Por: Javier Calvo. Pocas veces como en esta semana que pasó podemos asistir a las dificultades de nuestro sistema democrático en un área esencial, como es el judicial. Justo cuando estamos entrando en el año en que se cumplen cuatro décadas de recuperación institucional, está clara que la mayor deuda es social, pero la jurídica no le va muy en zaga.
¿Para qué sirve la justicia? Básicamente, para decir qué es lo que no se puede hacer y penarlo. Por estos tiempos, y gracias a la exitosa película “Argentina, 1985”, rememoramos un ejemplo paradigmático, como fue el Juicio a las Juntas, inédito en la historia universal. Como dijo el protagonista de la ficción, Ricardo Darín, en una interesantísima entrevista de Carlos Pagni, el mensaje es “que hay cosas que se hacen y hay cosas que no se hacen. Que hay cosas que están bien y hay cosas que están mal”. Para eso está la justicia.

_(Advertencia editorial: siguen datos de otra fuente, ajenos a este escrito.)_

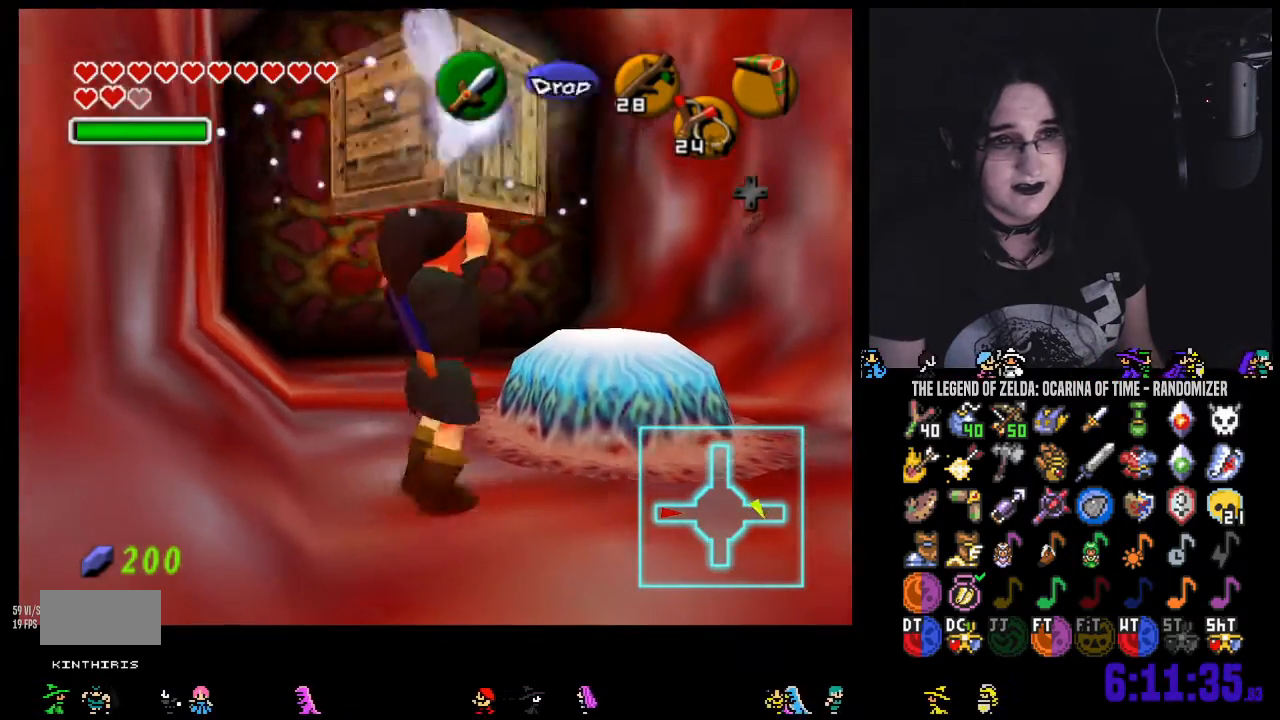
{"dt_ms": 500, "buttons": [], "left_stick": "center", "right_stick": "center"}
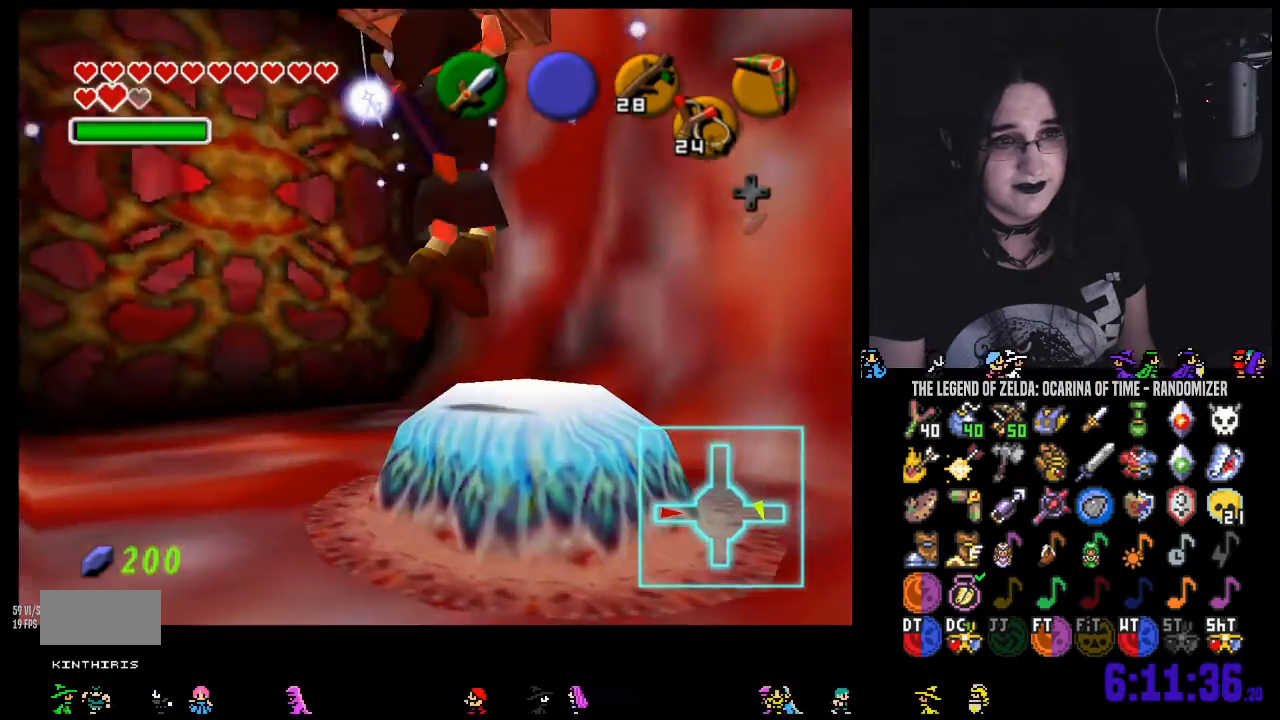
{"dt_ms": 500, "buttons": [], "left_stick": "center", "right_stick": "center"}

Está mal desviar fondos públicos en beneficio propio, sea para uso personal, familiar, amigos o de la política. Se llama corrupción. El menemismo inauguró esa práctica depredadora casi sin castigos, amén de los pocos meses que estuvo detenido Carlos Menem o de la condena a María Julia Alsogaray. Logró hacerlo gracias a una justicia venal, liderada por una reformada Corte Suprema impresentable, la de la mayoría automática.
Cristina Fernández de Kirchner acaba de ser sentenciada por primera vez por ese tipo de delitos, acaso como heredera de la maquinaria recaudatoria que armó su extinto marido, primero en Santa Cruz y luego desde el gobierno nacional. Quienes la rodean sostienen que nunca quiso saber ni meterse en lo que armaba su esposo. Tampoco desarmó esa estructura ni sus prácticas cuando fue presidenta o tras fallecer Néstor Kirchner.
Obviamente, los tribunales requieren de pruebas concretas para sus sentencias. La primera alerta debería ser tomar nota de que personas que ejercen funciones públicas desde hace años mejoran su patrimonio de manera inusual. Se llamen como se llamen: Kirchner, Macri, etc., etc., etc. (porque hay centenares de ejemplos a lo largo y ancho de todo el país). Ya eso no llama la atención. O peor aún, parece valer señalarlo para algunos y no para otros, en nombre de la doble vara.
Así, hemos visto en estos días cómo de un lado se ha ensalzado el fallo contra Cristina y escondido un escandaloso viaje al Lago ídem, del que participaron (¿o invitaron?) dos de los principales ejecutivos del multimedio más importante del país, varios jueces federales de peso de diferentes fueros, el fiscal general de la Ciudad, el ministro de Seguridad porteño, un ex jerarca de la inteligencia “stiusista” y un emprendedor publicitario. Otra obviedad: quienes resaltaron el caso de los magistrados viajeros creen que CFK es inocente, víctima de una persecución.
Pese a no ser hechos equiparables desde el punto de vista de la gravedad institucional o delictual (una posible dádiva a un juez no tiene la misma magnitud que un desvío de fondos de un funcionario, más si es durante el ejercicio de la Presidencia), se le debe exigir más a quien ejerce cualquier magistratura, porque debe velar por el cumplimiento de la ley.
Cuando la justicia permite que (alguno de) sus integrantes en vez de combatir el delito formen parte de él (encima sin jamás amagar con renunciar o rendir cuentas), o mira para otro lado cuando incumplen con sus deberes (por presiones o amistades políticas y empresariales), abre una canilla que contamina todo, no solo los procesos judiciales.
En ese envenenamiento han cumplido un rol clave los servicios de inteligencia del Estado, primero desde la SIDE y luego la AFI. Poco importa el nombre. La política se ha valido del espionaje legal e ilegal para innumerables maniobras con jueces y fiscales. Sobre todo federales. Sobre todo de Comodoro Py. Ahí siguen.
Los resultados están a la vista. El Judicial es el de peor imagen de los tres poderes del Estado, según estudios serios. Porque se ha sumado con entusiasmo al Cambalache discepoliano donde “resulta que es lo mismo ser derecho que traidor; ignorante, sabio, chorro, generoso, estafador. Todo es igual, nada es mejor”.
Y no, no todo es igual. Parece, pero no lo es.